In Edition 6, we launched a series: “Great Moments in Sport.” Guess who we wanted as the first subject? My job was to write Ploen a letter with our request. He had played five seasons with the Bombers, guiding them to four championship games and winning three, most recently the first overtime Grey Cup in history.
The letter was sent four months after that game.
“Dear Bob: Enclosed you will find the article you requested. Hope you found it is what you expected. If I can be off any assistance to you in the future, don’t hesitate to contact me. Sincerely, Ken Ploen.”
With it was a hand-written, 329-word account (byline included) of his Cup-winning touchdown. He set the stage, modestly described the play and even included a post-game reaction in which he explained why it was his greatest moment: “…as I look back on this long afternoon, after being voted the game’s outstanding player and seeing movies of the game, I can fully understand…”
Imagine, it took movies of the game to convince him.
This was the Kenny…oops, Ken Ploen…that Winnipeggers loved.

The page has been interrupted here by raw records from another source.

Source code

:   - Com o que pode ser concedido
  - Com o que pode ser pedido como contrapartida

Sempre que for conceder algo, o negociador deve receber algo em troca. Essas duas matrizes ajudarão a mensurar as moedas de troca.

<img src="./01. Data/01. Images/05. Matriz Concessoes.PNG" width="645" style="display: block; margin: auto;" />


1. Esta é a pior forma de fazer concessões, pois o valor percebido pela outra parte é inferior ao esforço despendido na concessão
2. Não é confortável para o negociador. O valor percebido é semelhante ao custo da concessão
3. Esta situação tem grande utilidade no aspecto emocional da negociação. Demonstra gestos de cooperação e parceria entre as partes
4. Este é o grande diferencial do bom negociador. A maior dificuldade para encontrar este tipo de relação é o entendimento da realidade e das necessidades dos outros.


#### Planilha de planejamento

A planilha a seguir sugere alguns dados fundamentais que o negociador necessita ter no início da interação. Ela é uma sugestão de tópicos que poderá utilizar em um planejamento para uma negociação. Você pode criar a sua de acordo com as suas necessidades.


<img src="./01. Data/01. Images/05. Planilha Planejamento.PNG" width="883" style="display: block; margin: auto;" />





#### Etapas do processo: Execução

Old Winnipeggers cherish the memories to this day. One who never forgot was the biggest Bombers fan I ever met, my wife’s Uncle Dick. He often talked of those teams far into the night, and far into one night he was debating some play that involved Ploen. He was losing the argument and, his logic loosened by alcohol, said something like:
“Okay, let’s call him and find out.”
Ploen’s number was in the phone book, and my uncle-in-law called it, long after normal people were asleep. Ploen answered the phone and the question, much to Uncle Dick’s delight because he was right, and presumably went back to sleep.
That was Ken Ploen, polite to a fault.
It was a tragedy that, at least in part, led him to Winnipeg. He quarterbacked the University of Iowa to the 1957 Rose Bowl. A Hawkeyes teammate from 1956, Cal Jones, was flying back to Winnipeg after playing in the CFL all-star game in Vancouver. He had another flight booked for California, to watch his buddies in the Rose Bowl. Jones and Ploen, who were close, had talked extensively about how the rookie loved playing in Winnipeg.
Sadly, Jones died when the plane crashed on Mount Slesse in B.C. The next day, the Hawkeyes dedicated the Rose Bowl game to him. They won, and Ploen was the star. Later that year, the words of Cal Jones led him to Winnipeg.
The Bombers have been blessed with great quarterbacks, from Jack Jacobs to Don Jonas, Dieter Brock, Tom Clements, Matt Dunigan, Khari Jones and the current hero, Zach Collaros.
For all of them, the bar was set by Ken Ploen.